### Given passage:
The banking sector is changing. New technologies and consumer expectations are forcing banks to innovate, and a favourable regulatory environment encourages challenger fintech brands in the UK. The fintech sector attracted double the venture capital investment in 2017 than in the year before. So, how are the banks responding? NatWest made the move to self-disrupt.
2,868 bank branches closed between 2015 and 2018, showing that a widespread physical presence on the high street is of lessening importance for banks. Yet consumers still feel reassured by banks that have branches: GlobalData’s ‘Global Digital Consumer Analytics 2018’ survey of 5,000 consumers found that 41% were against wholly digital banks, while 30% were neutral. 67% stated a preference for a bank with branches, while only 9% of respondents said branches would not factor into their decision of where to bank.
The old guard of the high street banks still dominate the market – a recent study by the Competition and Markets Authority (CMA) found that Barclays, Lloyds Banking Group, HSBC and RBS still provide 70% of current accounts – but a wave of digital challenger banks have caught the public eye. Even if customers are slow to switch accounts, digital banks have raised the bar for consumer expectations. High street banks have been left with a choice: innovate or face a gradual slide into irrelevance.
The rise of digital challenger banks
The UK is a global leader in fintech with a supportive regulatory environment. Only this week, Chancellor Hammond announced the government-backed FinTech Alliance, a community-led digital platform for accessing investment, sharing resources, and recruiting talent. Alongside the low barriers to entry are fast-moving technological developments.
Head of Innovation at NatWest, Andy Ellis, comments on the shifting banking landscape and what it means for customer expectations.
“One of the big challenges for any bank is the move from physical to digital,” Andy says. “That is underpinned by enhancements in technology which mean that we – and everyone else – can build things much more quickly and test products and the barriers to entry are much lower.
“The regulatory environment is also much more supportive of being open and moving to the cloud. And then there’s customer demand saying: we want to open an account quickly, we want everything in one place, and we’re tired of having fragmented ways of running our business.”
Numerous digital banks and financial services apps have sprung up over the last few years – and they keep setting the bar for incumbents higher and higher. In particular, digital banks have challenged established brands’ products by offering friendly, convenient customer service and an intuitive, streamlined digital experience.
“There is a lot of competition in this market,” Andy says. “There are a lot of investment dollars being spent, which is great for customers. And it’s not only digital banks – it’s accountancy platforms too.”
“Disruption is inevitable and good,” Andy adds. “Banking is probably one of the later sectors to be disrupted, due to the large trust and regulatory elements. But undoubtedly, we are being disrupted, and there some prime examples already in things like current accounts, payments and lending products.”

### Exercise task:
Answer these from the passage on UK banking:
(a) How many bank branches closed between 2015 and 2018?
(b) Which four banks did the Competition and Markets Authority find still provide 70% of current accounts?
(c) What is Andy Ellis's role at NatWest?

### Extracted information:
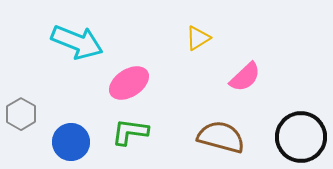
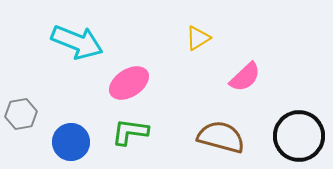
gray hexagon: rotated 20 degrees clockwise
black circle: moved 2 px left, 1 px up
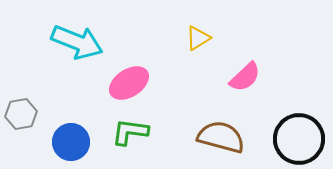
black circle: moved 3 px down
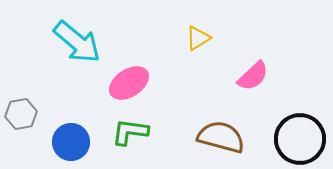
cyan arrow: rotated 18 degrees clockwise
pink semicircle: moved 8 px right, 1 px up
black circle: moved 1 px right
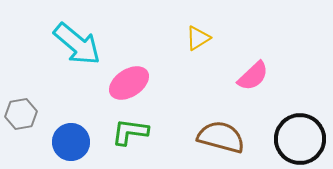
cyan arrow: moved 2 px down
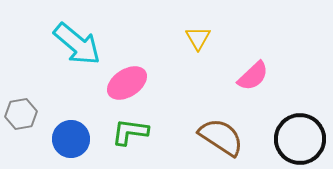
yellow triangle: rotated 28 degrees counterclockwise
pink ellipse: moved 2 px left
brown semicircle: rotated 18 degrees clockwise
blue circle: moved 3 px up
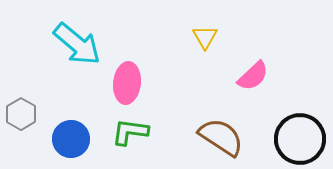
yellow triangle: moved 7 px right, 1 px up
pink ellipse: rotated 51 degrees counterclockwise
gray hexagon: rotated 20 degrees counterclockwise
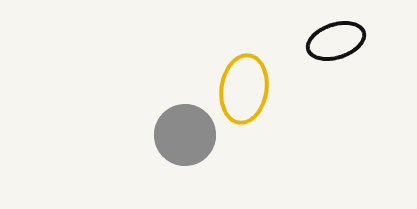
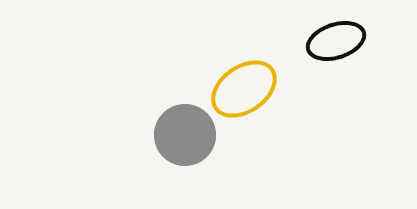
yellow ellipse: rotated 46 degrees clockwise
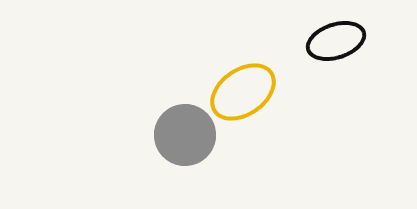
yellow ellipse: moved 1 px left, 3 px down
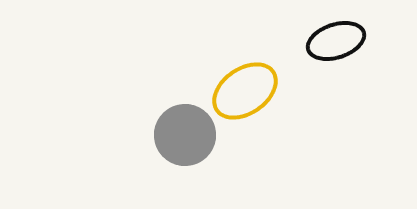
yellow ellipse: moved 2 px right, 1 px up
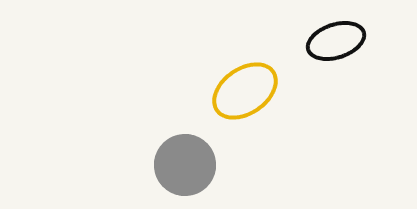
gray circle: moved 30 px down
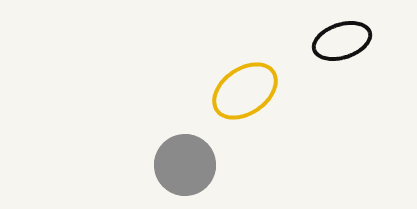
black ellipse: moved 6 px right
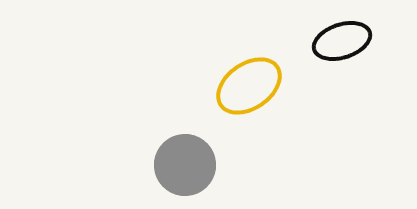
yellow ellipse: moved 4 px right, 5 px up
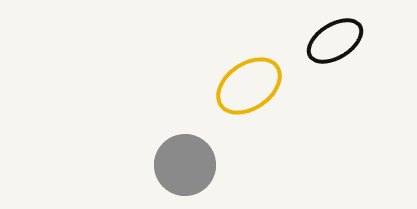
black ellipse: moved 7 px left; rotated 14 degrees counterclockwise
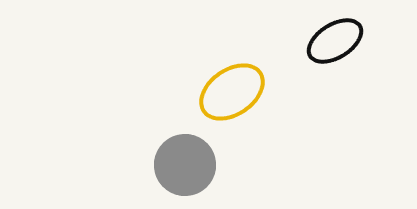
yellow ellipse: moved 17 px left, 6 px down
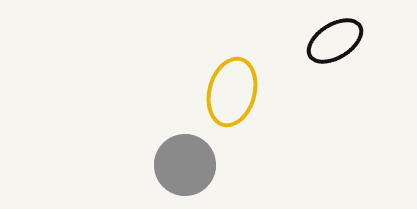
yellow ellipse: rotated 40 degrees counterclockwise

### Task result:
(a) 2,868
(b) Barclays, Lloyds Banking Group, HSBC and RBS
(c) Head of Innovation